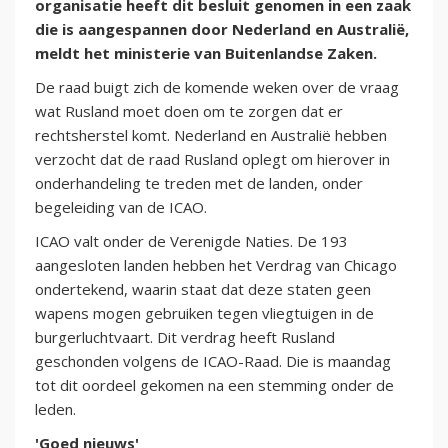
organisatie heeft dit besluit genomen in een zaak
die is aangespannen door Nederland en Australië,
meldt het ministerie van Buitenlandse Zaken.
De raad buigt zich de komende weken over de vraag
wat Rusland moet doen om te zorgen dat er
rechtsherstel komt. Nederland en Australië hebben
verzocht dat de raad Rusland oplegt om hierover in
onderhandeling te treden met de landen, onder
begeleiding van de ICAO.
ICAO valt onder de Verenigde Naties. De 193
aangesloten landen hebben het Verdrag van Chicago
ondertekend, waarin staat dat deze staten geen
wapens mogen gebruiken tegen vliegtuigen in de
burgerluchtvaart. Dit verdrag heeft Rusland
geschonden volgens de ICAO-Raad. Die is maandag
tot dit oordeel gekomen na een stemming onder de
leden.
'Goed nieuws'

☆ ☆ ☆ ☆

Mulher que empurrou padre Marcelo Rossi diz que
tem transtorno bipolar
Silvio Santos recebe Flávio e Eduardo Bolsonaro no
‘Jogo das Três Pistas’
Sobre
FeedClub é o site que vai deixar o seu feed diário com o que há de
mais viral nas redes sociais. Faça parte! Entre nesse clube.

☆ ☆ ☆ ☆

• **Assignment**: All lines in the records above with "Nederland" need to be found and copied.

• **Problem solution**:
die is aangespannen door Nederland en Australië,
rechtsherstel komt. Nederland en Australië hebben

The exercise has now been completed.